Inside and outside are perfectly sensible concepts mathematically but it is not that common (in particular there is nothing as generic as "inside" and "outside" themselves that would tend to apply when those words do) to have a transformation that exchanges the two. That is true even if one is allowed to distort distances by stretching and twisting the space unevenly. There are operations like inversion in elementary geometry that, loosely speaking, exchange inside and outside of a circle, but these really are switching the in/outside of a punctured circle, or an annulus, which in this context is an after-the-fact complication of the original geometric figure to make the transformation "work" (*), and not a manifestation of any fundamental interchangeability of the two sides.

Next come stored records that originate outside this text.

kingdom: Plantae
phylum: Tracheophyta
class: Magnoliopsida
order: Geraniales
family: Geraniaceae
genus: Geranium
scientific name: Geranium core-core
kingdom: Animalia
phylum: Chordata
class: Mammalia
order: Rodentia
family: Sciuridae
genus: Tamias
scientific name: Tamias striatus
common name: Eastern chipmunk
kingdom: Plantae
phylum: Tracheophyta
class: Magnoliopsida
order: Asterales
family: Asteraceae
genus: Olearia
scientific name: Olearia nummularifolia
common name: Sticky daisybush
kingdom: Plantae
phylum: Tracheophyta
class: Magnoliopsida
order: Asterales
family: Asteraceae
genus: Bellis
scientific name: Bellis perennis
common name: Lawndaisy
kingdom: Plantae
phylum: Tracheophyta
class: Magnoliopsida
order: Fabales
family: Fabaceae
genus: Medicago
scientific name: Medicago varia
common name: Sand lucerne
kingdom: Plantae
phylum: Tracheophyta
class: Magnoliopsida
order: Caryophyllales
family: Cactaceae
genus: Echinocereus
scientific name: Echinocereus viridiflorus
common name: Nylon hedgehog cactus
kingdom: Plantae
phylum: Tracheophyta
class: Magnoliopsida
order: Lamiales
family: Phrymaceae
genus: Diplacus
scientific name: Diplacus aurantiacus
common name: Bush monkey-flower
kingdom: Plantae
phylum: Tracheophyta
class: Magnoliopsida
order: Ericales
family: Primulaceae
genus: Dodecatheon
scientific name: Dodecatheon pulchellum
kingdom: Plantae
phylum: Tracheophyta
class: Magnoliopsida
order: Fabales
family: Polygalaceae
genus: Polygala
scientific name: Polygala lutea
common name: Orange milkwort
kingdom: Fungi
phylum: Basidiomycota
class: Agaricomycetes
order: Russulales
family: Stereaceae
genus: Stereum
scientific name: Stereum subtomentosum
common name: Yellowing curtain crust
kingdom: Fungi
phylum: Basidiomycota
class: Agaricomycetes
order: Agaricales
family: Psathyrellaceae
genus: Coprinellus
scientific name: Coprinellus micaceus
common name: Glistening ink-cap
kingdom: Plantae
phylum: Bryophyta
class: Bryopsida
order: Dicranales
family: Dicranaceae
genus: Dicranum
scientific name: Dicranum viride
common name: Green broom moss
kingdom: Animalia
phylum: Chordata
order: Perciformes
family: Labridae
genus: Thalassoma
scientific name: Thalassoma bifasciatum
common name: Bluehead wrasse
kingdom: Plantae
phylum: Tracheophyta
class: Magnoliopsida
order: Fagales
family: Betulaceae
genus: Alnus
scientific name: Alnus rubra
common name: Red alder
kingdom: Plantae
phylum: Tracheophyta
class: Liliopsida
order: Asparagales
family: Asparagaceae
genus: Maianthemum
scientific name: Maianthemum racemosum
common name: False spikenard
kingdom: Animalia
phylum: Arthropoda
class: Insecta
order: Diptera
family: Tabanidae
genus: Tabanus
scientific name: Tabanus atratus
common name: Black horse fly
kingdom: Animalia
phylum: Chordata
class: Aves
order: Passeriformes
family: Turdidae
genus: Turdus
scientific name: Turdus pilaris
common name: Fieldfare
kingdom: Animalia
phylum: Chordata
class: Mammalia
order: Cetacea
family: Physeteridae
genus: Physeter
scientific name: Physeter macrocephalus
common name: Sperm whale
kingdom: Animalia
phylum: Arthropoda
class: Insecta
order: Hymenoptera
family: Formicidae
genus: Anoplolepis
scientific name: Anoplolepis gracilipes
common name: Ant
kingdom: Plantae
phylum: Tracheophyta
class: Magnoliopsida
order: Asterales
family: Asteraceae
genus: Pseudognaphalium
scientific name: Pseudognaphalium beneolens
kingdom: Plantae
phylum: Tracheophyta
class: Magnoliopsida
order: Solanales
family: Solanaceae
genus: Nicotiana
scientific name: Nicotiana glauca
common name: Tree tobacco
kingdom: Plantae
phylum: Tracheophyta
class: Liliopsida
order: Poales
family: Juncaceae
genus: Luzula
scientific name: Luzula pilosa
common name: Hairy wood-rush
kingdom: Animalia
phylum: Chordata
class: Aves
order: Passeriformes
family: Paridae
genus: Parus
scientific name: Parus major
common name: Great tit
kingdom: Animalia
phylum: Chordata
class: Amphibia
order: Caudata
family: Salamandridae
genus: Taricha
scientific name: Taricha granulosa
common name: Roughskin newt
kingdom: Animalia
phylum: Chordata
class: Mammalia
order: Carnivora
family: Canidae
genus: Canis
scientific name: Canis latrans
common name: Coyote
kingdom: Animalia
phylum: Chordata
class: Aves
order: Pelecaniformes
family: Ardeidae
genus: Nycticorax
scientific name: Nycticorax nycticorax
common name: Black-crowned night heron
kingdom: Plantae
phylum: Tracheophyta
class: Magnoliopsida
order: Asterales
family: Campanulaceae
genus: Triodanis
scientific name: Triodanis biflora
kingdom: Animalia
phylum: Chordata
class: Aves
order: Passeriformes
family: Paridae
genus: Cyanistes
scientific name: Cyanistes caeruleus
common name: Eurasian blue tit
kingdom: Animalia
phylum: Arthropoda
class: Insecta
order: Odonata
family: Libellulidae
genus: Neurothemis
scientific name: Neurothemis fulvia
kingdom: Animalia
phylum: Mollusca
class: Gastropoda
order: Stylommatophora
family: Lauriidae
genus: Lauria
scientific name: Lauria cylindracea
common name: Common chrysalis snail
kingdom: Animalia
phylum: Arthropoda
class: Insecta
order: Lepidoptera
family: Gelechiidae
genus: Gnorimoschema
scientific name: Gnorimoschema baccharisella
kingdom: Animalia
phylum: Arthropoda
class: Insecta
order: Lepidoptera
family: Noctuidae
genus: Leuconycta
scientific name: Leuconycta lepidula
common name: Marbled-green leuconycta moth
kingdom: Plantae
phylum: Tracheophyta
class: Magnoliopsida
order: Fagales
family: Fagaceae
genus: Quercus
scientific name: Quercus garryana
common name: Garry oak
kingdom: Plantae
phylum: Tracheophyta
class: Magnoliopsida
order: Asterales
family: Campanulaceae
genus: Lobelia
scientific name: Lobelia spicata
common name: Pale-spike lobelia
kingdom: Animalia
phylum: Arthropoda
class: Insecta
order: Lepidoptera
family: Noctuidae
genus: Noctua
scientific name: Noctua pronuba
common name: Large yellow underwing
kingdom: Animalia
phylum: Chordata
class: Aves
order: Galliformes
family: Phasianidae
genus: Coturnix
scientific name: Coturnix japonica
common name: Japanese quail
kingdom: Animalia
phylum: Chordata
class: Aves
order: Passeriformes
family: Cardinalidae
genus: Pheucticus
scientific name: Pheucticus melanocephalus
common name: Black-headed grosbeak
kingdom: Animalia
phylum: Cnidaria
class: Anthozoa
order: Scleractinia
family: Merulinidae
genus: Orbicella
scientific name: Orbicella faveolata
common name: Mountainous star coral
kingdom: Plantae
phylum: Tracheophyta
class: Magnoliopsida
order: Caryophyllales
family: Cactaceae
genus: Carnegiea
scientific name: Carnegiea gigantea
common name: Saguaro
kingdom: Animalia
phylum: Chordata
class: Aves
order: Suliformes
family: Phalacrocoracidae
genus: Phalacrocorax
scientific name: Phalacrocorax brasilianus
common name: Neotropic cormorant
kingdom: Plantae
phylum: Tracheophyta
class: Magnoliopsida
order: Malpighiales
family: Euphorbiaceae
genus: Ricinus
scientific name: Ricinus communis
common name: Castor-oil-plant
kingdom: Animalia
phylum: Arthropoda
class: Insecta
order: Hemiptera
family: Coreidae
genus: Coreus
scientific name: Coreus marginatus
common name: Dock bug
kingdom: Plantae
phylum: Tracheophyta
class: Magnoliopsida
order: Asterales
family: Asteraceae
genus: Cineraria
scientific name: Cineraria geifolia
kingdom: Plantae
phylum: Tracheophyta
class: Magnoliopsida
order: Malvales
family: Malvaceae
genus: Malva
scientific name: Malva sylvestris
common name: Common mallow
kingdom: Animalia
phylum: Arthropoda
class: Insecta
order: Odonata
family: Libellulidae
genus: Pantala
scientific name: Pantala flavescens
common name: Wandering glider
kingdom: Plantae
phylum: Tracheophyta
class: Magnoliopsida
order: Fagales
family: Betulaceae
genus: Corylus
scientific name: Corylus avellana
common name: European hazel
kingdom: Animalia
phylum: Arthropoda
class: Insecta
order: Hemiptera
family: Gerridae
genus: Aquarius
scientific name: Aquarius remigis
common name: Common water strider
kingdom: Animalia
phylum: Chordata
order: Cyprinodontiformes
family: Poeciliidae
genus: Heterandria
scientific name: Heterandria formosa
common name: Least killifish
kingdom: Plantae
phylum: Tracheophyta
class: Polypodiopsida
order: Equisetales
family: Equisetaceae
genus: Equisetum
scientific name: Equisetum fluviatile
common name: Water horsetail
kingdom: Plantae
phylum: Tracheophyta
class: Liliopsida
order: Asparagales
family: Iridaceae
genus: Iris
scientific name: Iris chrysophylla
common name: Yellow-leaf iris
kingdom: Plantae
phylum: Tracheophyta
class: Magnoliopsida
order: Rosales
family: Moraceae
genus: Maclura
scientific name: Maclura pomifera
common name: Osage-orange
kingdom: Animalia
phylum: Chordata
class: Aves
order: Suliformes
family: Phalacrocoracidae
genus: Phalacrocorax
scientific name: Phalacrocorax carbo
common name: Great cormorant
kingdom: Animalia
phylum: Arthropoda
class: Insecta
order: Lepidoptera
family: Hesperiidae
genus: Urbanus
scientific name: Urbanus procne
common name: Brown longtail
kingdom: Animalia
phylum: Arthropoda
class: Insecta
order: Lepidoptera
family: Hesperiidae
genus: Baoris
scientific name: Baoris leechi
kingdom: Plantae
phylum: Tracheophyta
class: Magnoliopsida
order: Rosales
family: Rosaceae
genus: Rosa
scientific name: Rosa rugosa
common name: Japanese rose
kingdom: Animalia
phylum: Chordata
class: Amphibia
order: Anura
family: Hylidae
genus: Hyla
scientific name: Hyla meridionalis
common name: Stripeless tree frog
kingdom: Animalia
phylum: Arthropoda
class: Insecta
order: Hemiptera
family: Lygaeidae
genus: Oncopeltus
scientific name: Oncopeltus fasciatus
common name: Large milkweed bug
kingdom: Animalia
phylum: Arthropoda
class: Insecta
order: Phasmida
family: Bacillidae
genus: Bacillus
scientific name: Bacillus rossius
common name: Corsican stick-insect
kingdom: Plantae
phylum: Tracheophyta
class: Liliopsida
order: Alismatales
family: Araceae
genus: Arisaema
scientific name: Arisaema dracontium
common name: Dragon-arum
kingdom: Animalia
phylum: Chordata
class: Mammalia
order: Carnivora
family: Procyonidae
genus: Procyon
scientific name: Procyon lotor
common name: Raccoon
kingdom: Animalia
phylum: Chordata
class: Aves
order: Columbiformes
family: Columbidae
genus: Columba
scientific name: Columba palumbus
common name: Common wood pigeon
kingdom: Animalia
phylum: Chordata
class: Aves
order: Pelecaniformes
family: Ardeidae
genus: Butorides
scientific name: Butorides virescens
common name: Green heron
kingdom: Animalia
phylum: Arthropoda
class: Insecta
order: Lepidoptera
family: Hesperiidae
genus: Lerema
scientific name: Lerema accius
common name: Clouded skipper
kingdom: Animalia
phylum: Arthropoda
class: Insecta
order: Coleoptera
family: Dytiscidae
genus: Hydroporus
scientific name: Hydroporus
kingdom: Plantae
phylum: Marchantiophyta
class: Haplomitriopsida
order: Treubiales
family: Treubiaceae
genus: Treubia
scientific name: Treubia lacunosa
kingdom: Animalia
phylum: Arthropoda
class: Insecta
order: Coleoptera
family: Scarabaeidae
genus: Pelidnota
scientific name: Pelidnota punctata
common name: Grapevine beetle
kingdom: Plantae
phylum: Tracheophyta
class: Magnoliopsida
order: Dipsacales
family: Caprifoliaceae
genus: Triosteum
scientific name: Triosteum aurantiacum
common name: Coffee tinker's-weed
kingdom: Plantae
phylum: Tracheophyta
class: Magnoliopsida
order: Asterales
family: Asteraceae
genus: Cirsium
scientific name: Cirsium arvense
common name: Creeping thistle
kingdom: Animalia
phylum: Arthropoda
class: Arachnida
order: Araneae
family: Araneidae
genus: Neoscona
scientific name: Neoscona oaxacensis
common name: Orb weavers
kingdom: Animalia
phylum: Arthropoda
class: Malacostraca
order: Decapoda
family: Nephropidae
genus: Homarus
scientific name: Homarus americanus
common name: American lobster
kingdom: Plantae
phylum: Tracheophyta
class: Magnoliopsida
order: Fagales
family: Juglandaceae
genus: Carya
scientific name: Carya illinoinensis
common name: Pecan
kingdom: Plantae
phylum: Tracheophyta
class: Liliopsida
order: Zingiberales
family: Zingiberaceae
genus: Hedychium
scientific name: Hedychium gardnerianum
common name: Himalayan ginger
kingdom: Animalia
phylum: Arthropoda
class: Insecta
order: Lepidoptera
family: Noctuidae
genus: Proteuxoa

The transformational picture makes some sense for local orientation. A curve in the plane, a surface in space, and generally an n-dimensional surface in (n+1)-dimensional space, will locally (that is, near any point of the surface, or in small regions) divide the space into a "left" and a "right" side relative to the surface. If there is a global division of the space into parts inside/outside the surface, this will coincide with a notion of local left/right orientation for the surface (one direction will point IN and the other OUT, near any point). If you place this picture into a space one dimension higher, such as drawing a circle in the plane and placing the plane into a 3-dimensional surrounding space, then the local arrows that point "left" and "right" in the plane at each point of the circle, can be rotated in the additional dimension until they are exchanged. There is another type of transformation between left and right in the case of non-orientable surfaces like the Moebius strip. There, you can switch left and right by following particular types of loops through any given point, like an ant walking the length of the Moebius strip, and finding that when it returns the notion of left and right (or up and down, from ant's point of view) have been reversed.
One difference between these transformations and the case of chiral hands, gloves and socks in 3-dimensional space is that for the familiar physical objects, the space and the objects are directly moved by the transformation. In the case of local orientations and higher dimensional placements of the object, the placements and orientations are a sort of extra structure added to the object at each point, and the transformations are moving the structure around while keeping the object in place.
notes:
There was a much upvoted earlier discussion here, of topological inside-out transformations and how to formalize them: Why can you turn clothing right-side-out?
(*) by making the transformation "work" I mean that the inside and outside generally are topologically different, so no transformation of the space can make them truly equivalent without some modification of the figure. For example, the outside of a circle or a sphere looks (topologically, i.e. with stretching allowed) like the inside with a solid piece removed. After removing a similar piece from the inside component it becomes topologically the same as the outside, creating the potential to use an inversion or some sort of continuous flow of the space through one higher dimension, to interexchange the two regions. Such a transformation cannot be a distance-preserving operation like a mirror reflection, so even if you allow this sort of modification of the original figure, there is no perfect analogy with the intuitive motivation of an orientation-reversing, but distance-preserving, correspondence between left and right handed gloves, socks, shoes or sugar molecules.